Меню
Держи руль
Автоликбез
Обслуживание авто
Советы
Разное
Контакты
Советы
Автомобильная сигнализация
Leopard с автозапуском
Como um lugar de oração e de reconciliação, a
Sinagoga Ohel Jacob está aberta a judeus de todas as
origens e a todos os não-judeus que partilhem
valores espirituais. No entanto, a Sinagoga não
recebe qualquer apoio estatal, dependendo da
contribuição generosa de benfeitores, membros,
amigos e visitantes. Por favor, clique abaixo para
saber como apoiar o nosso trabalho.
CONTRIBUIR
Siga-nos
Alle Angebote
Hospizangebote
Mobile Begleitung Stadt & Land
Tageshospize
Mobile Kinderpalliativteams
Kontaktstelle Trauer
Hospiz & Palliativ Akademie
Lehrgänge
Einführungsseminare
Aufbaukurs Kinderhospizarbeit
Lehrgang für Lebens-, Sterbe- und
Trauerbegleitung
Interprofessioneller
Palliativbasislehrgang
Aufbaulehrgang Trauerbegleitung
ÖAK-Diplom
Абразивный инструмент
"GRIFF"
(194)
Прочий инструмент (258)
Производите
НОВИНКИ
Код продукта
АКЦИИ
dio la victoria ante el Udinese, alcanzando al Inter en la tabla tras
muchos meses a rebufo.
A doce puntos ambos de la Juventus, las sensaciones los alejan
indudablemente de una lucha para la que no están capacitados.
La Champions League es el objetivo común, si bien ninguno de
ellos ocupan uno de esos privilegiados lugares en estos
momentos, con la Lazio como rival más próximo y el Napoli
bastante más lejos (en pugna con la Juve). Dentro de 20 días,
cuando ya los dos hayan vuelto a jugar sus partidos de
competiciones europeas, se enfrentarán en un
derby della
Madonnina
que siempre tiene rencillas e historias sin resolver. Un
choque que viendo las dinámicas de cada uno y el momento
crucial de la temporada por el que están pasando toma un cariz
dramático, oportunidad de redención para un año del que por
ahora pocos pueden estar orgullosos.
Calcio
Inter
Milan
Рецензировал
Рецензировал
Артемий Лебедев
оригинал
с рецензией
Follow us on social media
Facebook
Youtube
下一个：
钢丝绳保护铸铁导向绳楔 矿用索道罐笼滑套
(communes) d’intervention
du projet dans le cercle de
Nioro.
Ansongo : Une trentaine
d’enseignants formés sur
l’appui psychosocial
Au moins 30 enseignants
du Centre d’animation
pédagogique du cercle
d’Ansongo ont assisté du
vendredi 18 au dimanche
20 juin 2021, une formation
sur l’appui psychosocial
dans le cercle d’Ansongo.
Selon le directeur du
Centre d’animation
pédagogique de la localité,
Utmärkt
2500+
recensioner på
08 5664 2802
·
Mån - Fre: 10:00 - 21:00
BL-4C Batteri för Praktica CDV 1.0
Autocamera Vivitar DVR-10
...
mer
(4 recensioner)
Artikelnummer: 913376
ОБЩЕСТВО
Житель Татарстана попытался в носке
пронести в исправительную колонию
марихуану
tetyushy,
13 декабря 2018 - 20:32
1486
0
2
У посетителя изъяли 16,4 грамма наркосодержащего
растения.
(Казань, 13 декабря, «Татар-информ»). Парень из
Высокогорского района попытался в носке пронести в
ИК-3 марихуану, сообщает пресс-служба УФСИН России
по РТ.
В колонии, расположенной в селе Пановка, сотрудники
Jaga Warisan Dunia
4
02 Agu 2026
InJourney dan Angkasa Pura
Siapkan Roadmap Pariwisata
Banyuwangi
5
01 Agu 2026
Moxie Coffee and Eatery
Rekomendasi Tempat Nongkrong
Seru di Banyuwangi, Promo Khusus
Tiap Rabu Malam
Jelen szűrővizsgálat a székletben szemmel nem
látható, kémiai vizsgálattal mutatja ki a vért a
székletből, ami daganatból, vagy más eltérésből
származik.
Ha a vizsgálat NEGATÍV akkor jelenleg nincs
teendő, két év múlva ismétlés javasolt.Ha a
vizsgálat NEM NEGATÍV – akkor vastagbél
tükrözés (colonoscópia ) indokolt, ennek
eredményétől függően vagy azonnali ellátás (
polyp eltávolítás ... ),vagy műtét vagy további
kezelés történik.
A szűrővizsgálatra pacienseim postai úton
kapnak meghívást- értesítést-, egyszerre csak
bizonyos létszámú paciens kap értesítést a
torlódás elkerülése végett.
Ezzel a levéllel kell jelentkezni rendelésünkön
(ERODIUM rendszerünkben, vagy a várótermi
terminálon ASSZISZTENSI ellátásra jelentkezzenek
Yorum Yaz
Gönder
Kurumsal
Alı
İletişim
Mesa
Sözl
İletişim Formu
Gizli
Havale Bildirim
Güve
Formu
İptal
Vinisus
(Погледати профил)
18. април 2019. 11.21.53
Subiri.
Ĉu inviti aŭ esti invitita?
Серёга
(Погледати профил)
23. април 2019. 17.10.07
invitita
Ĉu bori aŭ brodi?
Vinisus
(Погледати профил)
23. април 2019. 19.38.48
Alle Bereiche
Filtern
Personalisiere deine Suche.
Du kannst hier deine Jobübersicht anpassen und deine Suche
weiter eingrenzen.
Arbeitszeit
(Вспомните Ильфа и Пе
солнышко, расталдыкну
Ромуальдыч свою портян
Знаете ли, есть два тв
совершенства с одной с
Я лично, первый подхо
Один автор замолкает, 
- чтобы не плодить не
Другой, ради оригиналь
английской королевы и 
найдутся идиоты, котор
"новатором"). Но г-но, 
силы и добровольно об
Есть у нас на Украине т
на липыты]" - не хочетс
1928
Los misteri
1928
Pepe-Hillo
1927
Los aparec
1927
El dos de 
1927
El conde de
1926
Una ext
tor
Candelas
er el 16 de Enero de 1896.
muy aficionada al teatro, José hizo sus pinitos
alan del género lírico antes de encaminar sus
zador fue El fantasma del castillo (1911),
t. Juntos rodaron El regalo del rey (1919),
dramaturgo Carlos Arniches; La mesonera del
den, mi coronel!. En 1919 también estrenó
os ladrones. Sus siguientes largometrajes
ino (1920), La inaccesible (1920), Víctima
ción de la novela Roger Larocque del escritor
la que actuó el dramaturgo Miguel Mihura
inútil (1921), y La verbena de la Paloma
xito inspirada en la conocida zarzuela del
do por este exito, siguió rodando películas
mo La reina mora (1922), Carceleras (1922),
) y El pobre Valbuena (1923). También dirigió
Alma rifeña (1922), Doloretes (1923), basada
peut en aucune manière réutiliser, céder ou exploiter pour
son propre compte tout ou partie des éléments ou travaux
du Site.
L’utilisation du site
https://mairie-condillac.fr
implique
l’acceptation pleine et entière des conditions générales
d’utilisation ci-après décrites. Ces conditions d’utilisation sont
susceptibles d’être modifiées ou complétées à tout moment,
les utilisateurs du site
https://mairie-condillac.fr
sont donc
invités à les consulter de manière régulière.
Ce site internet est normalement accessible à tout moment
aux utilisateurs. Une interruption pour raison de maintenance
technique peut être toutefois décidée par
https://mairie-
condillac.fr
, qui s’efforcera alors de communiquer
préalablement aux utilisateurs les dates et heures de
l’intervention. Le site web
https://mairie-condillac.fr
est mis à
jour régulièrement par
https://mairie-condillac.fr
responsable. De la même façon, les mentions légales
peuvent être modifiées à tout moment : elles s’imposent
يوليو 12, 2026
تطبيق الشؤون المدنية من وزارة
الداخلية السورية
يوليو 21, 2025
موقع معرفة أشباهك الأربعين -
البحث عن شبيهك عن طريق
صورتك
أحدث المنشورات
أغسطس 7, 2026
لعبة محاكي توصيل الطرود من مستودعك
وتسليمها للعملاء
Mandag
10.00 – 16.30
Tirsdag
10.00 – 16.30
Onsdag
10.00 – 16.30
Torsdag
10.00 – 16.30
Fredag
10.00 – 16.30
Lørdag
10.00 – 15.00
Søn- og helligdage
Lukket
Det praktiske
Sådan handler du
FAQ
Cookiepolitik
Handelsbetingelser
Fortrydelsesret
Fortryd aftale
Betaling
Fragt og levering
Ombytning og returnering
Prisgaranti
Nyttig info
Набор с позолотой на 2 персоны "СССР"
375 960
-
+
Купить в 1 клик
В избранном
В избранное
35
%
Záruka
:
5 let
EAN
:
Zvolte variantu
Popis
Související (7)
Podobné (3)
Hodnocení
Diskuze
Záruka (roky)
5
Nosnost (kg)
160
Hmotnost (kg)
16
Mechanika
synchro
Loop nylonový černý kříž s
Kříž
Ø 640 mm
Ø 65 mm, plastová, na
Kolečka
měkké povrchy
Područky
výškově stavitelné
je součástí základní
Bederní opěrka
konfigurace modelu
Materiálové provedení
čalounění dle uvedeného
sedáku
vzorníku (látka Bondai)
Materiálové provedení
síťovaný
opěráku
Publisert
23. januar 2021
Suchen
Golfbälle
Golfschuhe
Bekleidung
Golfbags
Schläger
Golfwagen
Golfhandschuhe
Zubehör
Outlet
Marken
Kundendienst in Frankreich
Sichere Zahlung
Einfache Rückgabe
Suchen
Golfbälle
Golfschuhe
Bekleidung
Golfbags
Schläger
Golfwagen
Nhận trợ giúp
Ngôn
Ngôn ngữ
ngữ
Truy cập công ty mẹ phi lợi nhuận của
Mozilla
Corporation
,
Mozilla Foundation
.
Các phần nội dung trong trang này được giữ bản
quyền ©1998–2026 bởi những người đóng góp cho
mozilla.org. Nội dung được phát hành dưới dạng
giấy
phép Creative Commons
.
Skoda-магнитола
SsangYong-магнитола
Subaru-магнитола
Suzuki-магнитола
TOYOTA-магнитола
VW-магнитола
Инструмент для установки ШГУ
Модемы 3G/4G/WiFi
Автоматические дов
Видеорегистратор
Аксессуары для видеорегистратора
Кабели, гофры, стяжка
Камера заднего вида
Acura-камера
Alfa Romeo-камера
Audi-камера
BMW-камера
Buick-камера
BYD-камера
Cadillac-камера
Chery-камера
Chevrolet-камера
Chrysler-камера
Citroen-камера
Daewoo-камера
-=-=-=-=-
[REQUEST]: Using the listing, count the lines holding the word "попытался" and write down that number alone.

[TASK RESULT]: 2